§ **Work item**: In the copy, leave out the pictures and repeat all records exactly.

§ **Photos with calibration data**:

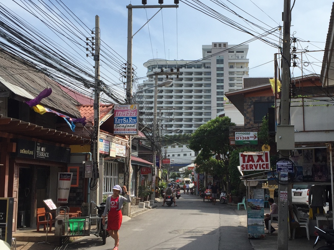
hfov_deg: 41.9
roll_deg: -0.7
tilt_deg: +5.6
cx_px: 202
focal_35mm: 45
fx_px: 434
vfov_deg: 32.1
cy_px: 140
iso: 32
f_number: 2.2
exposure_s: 1/2475
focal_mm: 4.15
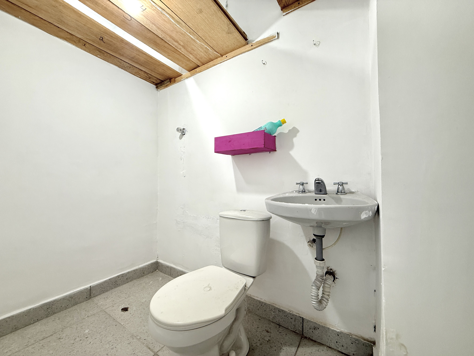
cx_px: 237
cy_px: 178
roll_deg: +0.0
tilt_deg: +1.5
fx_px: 192
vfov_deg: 85.7
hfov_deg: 102.1
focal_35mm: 14
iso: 200
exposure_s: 1/60
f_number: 2.2
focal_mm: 2.22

§ **The answer**:
hfov_deg: 41.9
roll_deg: -0.7
tilt_deg: +5.6
cx_px: 202
focal_35mm: 45
fx_px: 434
vfov_deg: 32.1
cy_px: 140
iso: 32
f_number: 2.2
exposure_s: 1/2475
focal_mm: 4.15
cx_px: 237
cy_px: 178
roll_deg: +0.0
tilt_deg: +1.5
fx_px: 192
vfov_deg: 85.7
hfov_deg: 102.1
focal_35mm: 14
iso: 200
exposure_s: 1/60
f_number: 2.2
focal_mm: 2.22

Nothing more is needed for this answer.